::: AVAILABLE DATA
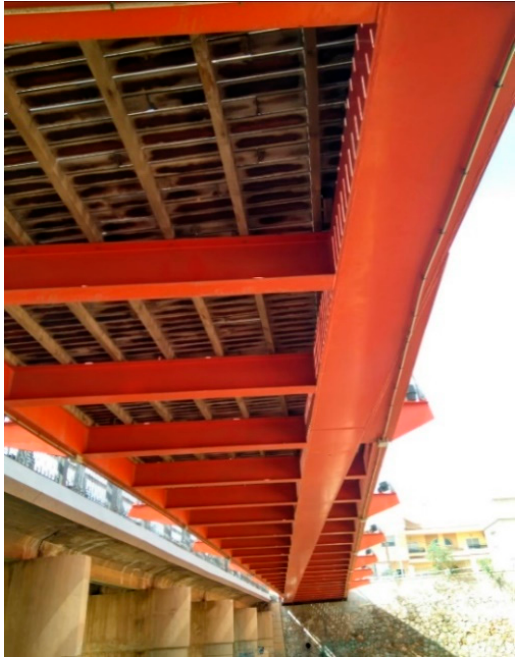
Figure 37. Fish-spine in the deck of the Barrio de la Concepción Bridge (14b), Cartagena (Spain). Photo by the Juan Manuel García-Guerrero.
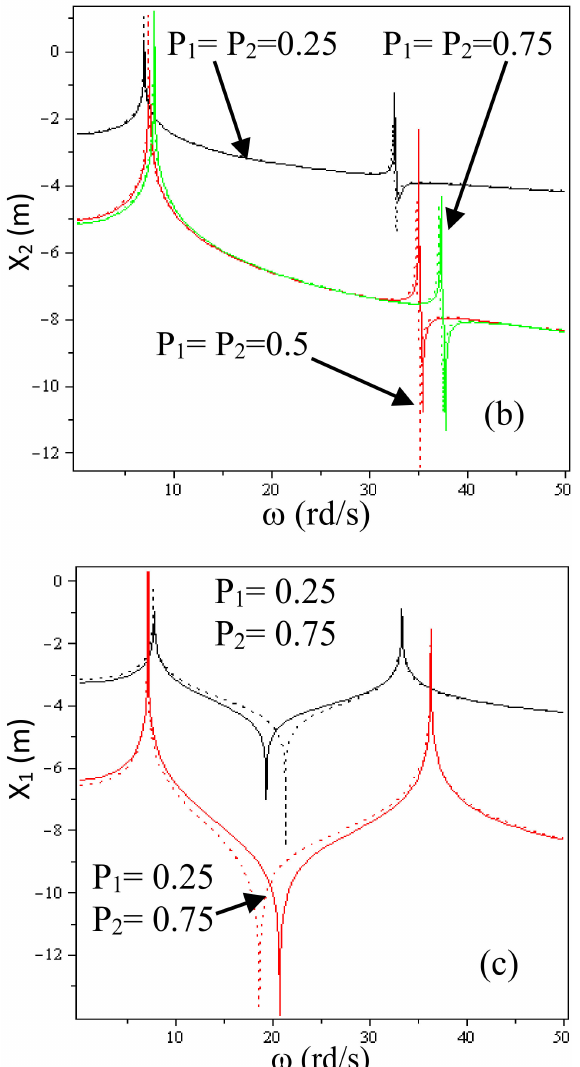
Figure 2. ( a ). Displacement x 1 versus the circular natural frequency ω : superposition of the solution by the RPM (____) and the exact solution (—–). ( b ). Displacement x 2 versus the circular natural frequency ω : superposition of the solution by RPM approach (____) and the exact solution (——). ( c ). Displacement x 1 versus the circular natural frequency ω : superposition of the solution by the RPM approach (____) and the exact solution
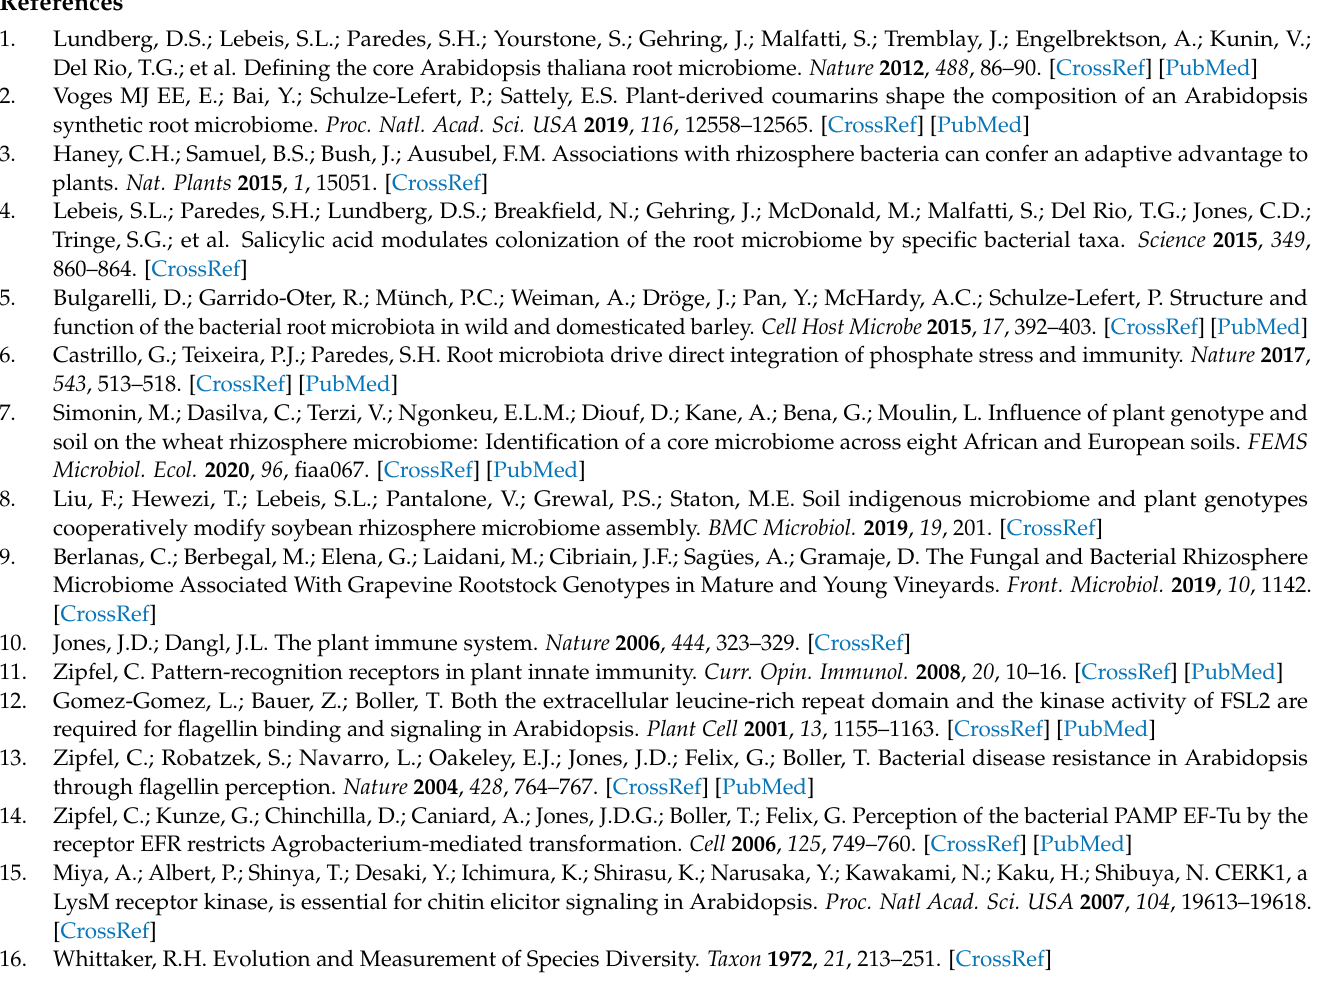
Table S5: ITS relative abundance at Phylum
::::::
— ASSIGNMENT —
Return only the number of lines in the data that contain "Figure".

— TASK ANSWER —
2